Marcello Mastroianni é Giulio, um arquiteto de
meia-idade que vive em Roma, onde tem de aturar os humores da esposa e da
filha. Por obrigação de um trabalho, ele vai para Florença onde viveu boa parte
da sua juventude antes de partir e, de imediato, cruza-se com uma aparição:
Francesca, a personagem inebriante e irresistível de Nastassja!
Nitidamente atraído por ela, ele descobre através
de um amigo que Francesca é a filha de Fosca, uma grande paixão que Giulio
deixou a exatos vinte anos atrás: A idade da moça, portanto, bate, deixando a forte possibilidade de que ela seja sua filha!
O arquiteto se vê, então, num impasse:
Corresponder a atração cada vez maior que sente por ela e perpetrar um possível
ato de incesto, ou deixá-la de lado permitindo que a dúvida determine suas
escolhas.
A direção de Lattuada, sem rompantes mais
autorais, equilibra com sensibilidade as situações que se constroem a partir
dessa premissa, num clima disfuncional e inusitado de romance, muito se valendo
da presença acachapante de Nastassja Kinski para potencializar a concepção de
um desejo que, por vezes, soterra a razão (ela estava, aqui, em seu primeiro
grande filme, e só faria “Tess”, com Roman Polanski, um ano depois), e também
da excelente desenvoltura de Mastroianni que acha o tom certo de perplexidade,
galhofa e angústia para registrar de maneira envolvente os apuros íntimos
vividos por seu personagem.
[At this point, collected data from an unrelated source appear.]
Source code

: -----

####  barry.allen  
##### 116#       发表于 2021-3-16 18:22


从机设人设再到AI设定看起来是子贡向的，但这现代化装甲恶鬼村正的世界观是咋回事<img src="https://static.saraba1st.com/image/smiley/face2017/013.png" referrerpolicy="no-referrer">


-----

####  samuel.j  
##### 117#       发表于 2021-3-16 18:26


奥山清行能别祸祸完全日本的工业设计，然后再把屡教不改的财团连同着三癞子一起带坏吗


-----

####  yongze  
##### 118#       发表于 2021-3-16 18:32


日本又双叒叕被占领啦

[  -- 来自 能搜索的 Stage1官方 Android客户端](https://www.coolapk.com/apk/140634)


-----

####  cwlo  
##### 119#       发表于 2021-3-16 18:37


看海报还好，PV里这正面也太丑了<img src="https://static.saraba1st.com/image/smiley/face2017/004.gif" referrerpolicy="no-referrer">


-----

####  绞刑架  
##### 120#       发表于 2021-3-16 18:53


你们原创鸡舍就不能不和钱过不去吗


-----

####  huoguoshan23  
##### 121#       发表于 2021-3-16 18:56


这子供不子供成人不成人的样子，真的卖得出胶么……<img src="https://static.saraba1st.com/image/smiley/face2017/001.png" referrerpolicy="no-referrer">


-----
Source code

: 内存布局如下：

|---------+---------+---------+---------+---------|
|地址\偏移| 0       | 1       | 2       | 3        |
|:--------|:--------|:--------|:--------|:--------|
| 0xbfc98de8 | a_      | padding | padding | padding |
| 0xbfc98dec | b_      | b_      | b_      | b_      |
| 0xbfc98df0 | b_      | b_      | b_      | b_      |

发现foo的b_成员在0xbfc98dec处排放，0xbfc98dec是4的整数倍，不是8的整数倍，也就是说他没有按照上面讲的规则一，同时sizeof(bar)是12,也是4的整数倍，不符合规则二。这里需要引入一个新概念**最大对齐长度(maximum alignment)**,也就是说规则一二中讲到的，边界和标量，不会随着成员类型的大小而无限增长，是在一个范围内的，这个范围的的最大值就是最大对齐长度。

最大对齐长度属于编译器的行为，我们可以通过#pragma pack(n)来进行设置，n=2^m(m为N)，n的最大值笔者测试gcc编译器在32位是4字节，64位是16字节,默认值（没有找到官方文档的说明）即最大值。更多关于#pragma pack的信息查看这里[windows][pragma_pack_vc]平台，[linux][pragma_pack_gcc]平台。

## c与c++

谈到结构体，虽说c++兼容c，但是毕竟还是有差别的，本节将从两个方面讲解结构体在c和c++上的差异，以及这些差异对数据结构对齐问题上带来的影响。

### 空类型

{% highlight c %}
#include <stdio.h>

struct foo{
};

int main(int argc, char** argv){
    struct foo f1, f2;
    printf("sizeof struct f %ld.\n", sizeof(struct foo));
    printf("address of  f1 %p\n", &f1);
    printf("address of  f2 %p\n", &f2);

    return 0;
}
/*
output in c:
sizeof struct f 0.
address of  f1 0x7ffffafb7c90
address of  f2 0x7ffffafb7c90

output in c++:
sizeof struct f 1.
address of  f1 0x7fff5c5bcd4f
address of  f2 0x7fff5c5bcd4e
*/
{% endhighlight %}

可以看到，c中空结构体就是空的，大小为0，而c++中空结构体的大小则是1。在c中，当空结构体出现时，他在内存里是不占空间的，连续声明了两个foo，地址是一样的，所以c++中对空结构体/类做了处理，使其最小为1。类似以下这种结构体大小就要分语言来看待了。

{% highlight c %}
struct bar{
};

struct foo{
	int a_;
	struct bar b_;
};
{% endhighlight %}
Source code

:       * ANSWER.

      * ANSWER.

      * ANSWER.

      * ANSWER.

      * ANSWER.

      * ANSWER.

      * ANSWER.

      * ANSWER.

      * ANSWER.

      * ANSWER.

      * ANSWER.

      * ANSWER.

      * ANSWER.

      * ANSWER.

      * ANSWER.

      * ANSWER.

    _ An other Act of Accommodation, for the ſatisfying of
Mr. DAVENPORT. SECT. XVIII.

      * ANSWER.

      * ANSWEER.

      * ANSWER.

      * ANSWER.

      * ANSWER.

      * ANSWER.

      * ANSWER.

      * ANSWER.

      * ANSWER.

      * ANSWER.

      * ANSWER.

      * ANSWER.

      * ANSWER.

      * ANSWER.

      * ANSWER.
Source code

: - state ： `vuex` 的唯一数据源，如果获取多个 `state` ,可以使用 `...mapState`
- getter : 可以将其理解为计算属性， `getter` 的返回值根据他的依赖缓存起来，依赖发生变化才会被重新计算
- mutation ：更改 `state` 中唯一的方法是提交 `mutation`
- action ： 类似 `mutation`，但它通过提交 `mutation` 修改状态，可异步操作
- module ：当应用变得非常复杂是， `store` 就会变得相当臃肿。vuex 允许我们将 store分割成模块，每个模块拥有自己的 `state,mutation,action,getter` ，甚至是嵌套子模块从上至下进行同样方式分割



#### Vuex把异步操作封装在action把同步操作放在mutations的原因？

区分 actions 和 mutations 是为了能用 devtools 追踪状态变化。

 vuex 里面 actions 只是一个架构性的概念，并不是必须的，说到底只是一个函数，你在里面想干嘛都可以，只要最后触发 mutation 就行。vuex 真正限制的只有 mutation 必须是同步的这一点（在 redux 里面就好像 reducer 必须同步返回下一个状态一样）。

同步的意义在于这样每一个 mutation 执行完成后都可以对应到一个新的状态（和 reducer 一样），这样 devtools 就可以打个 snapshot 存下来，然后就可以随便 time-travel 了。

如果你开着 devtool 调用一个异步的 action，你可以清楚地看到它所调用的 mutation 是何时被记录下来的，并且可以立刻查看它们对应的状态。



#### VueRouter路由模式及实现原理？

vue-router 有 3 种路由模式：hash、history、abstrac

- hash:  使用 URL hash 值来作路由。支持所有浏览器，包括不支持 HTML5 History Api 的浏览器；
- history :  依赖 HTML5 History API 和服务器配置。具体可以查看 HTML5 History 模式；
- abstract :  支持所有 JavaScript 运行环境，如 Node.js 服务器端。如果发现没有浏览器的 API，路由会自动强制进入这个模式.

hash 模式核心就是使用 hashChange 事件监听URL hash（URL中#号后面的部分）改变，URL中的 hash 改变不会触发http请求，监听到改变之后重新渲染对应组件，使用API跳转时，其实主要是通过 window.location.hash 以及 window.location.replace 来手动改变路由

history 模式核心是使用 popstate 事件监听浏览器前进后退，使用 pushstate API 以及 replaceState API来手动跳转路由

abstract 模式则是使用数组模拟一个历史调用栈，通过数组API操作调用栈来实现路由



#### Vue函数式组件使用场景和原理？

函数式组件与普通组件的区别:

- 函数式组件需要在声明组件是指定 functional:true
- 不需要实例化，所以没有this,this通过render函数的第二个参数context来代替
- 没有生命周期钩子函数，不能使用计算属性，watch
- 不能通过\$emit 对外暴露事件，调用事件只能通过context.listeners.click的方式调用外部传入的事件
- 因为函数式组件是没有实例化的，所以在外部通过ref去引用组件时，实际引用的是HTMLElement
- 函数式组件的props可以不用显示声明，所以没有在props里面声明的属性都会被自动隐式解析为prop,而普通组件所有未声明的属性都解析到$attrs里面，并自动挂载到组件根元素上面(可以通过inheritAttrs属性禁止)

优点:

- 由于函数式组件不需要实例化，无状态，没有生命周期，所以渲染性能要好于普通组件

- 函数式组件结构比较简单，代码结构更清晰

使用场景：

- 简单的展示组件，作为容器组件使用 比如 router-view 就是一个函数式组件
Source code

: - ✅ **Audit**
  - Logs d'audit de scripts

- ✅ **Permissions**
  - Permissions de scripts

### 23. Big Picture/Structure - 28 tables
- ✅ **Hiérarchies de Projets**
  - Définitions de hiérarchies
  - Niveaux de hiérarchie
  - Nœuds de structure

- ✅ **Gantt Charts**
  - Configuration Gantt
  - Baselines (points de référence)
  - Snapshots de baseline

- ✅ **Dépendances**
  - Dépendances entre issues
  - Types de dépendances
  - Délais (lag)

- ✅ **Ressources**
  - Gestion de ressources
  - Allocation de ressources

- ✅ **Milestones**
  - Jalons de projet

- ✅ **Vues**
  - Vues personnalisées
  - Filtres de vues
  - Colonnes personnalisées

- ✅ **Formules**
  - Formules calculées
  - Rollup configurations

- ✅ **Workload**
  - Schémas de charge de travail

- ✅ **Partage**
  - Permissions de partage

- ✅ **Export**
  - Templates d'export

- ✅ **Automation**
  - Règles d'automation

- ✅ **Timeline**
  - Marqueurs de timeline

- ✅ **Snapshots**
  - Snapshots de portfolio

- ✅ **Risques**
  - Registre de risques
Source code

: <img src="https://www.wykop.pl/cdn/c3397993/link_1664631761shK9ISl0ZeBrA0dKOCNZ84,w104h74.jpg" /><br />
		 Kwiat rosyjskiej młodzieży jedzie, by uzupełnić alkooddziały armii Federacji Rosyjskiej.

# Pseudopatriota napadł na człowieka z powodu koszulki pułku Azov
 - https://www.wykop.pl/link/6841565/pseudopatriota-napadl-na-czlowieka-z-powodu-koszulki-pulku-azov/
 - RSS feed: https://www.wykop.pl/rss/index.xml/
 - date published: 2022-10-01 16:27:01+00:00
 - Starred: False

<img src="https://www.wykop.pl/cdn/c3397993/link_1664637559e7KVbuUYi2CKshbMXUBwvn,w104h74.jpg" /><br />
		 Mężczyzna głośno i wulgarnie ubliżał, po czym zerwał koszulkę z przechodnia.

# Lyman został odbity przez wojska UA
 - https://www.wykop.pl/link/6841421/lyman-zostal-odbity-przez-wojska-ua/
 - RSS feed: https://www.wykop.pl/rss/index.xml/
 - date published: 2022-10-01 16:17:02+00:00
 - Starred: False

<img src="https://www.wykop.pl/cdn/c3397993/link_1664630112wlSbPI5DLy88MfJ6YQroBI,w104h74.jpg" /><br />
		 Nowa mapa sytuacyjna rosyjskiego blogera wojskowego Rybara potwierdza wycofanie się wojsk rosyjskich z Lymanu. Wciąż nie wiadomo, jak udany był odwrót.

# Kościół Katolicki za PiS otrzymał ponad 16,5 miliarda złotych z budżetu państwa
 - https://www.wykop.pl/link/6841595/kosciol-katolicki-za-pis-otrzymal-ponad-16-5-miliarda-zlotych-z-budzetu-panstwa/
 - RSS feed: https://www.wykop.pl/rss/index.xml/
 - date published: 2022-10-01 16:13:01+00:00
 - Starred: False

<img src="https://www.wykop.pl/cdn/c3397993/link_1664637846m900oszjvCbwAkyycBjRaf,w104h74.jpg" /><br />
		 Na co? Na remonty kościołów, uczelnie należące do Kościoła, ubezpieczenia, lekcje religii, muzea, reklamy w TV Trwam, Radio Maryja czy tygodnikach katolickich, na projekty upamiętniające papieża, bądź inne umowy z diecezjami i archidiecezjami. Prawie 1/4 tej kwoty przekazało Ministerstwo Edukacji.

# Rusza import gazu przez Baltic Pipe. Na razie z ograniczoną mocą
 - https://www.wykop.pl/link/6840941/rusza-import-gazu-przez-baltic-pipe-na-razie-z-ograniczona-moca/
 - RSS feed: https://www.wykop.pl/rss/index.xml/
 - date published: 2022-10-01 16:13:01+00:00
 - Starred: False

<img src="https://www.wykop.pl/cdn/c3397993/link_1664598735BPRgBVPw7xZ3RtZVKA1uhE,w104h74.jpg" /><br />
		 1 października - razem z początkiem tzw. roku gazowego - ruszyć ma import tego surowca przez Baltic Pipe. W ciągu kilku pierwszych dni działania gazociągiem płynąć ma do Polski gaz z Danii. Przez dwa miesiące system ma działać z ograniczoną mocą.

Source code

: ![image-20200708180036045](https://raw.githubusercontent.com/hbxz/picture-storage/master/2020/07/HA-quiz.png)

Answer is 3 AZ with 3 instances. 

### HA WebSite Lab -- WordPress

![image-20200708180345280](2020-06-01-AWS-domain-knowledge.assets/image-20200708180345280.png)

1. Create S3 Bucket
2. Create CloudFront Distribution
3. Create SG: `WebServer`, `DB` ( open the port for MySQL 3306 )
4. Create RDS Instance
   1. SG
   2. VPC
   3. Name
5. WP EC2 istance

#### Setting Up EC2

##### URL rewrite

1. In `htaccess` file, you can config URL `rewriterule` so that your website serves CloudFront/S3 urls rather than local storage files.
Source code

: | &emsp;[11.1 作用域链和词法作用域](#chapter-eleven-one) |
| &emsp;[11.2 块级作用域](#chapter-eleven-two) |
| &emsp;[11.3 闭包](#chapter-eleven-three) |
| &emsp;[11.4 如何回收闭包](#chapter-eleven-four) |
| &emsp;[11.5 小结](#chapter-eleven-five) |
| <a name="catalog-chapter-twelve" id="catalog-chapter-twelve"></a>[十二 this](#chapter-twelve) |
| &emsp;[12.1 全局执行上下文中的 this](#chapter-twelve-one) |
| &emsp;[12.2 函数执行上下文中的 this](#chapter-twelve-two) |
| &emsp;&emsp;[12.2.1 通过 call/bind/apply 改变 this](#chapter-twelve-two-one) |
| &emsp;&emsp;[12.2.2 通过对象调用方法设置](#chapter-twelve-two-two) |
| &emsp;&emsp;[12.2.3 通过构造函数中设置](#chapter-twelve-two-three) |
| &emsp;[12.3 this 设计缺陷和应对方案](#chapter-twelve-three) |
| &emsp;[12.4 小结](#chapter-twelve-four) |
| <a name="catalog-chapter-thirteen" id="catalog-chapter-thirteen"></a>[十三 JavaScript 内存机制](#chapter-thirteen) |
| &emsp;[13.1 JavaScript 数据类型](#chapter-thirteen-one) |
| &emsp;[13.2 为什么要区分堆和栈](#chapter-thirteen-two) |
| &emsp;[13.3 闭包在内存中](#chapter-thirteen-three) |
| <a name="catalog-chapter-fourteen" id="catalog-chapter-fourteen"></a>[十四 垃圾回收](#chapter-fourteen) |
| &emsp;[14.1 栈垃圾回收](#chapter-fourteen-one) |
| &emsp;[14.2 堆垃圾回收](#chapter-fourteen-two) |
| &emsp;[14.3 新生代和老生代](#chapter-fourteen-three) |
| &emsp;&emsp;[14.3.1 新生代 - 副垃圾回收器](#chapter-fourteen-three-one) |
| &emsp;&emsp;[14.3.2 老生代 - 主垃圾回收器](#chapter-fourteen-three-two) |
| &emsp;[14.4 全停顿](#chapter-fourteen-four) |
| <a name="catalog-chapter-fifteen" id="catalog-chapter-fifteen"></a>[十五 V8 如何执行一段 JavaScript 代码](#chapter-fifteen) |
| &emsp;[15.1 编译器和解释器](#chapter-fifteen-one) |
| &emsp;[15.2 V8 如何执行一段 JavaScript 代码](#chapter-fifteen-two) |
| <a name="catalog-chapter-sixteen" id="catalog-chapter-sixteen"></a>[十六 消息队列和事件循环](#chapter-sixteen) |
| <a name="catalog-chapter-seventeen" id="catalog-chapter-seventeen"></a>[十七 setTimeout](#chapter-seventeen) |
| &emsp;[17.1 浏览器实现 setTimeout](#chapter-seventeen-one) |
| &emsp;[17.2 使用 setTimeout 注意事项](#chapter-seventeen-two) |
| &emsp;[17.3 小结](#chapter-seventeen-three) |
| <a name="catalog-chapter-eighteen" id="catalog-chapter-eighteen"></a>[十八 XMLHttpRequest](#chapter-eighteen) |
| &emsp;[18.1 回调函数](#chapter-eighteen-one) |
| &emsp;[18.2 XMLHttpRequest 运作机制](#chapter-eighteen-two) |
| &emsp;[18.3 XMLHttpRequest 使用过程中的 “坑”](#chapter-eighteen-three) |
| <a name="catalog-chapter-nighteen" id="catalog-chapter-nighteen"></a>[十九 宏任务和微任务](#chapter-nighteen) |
Essas inúmeras sutilezas dramáticas são a grande
contribuição de Lattuada para com a narrativa, que depende imensamente dessa
perspicácia para funcionar.
Ao fim, como o notável trabalho que é –e fruto,
de certa maneira do tempo a que pertence –o filme leva até o fim suas provocações:
Incapazes de desfazer a névoa de permanente mistério acerca da possível
paternidade de Giulio, Francesca toma uma decisão; ele não é pai dela, e sim o
homem por quem se apaixonou. E o filme não se isenta, nos vinte minutos finais,
em flagrá-los, em audazes cenas de amor. Parece, portanto, bastante inerente o
fato de que “Cosi Come Sei” –o título original –reflete uma mentalidade em voga
na época, sobretudo, em meio aos jovens: A do amor livre e pleno, difundido
pelos adeptos da contracultura.
O diretor Alberto Lattuada aproveitou esse mote
para rir de alguns questionamentos de ordem até clerical que convergem no tabu
que ele trabalha em seu filme, embevecendo-o com uma saudável dose de
libertinagem européia.
Bem administrados, esses
ousados elementos rendem um filme delicioso.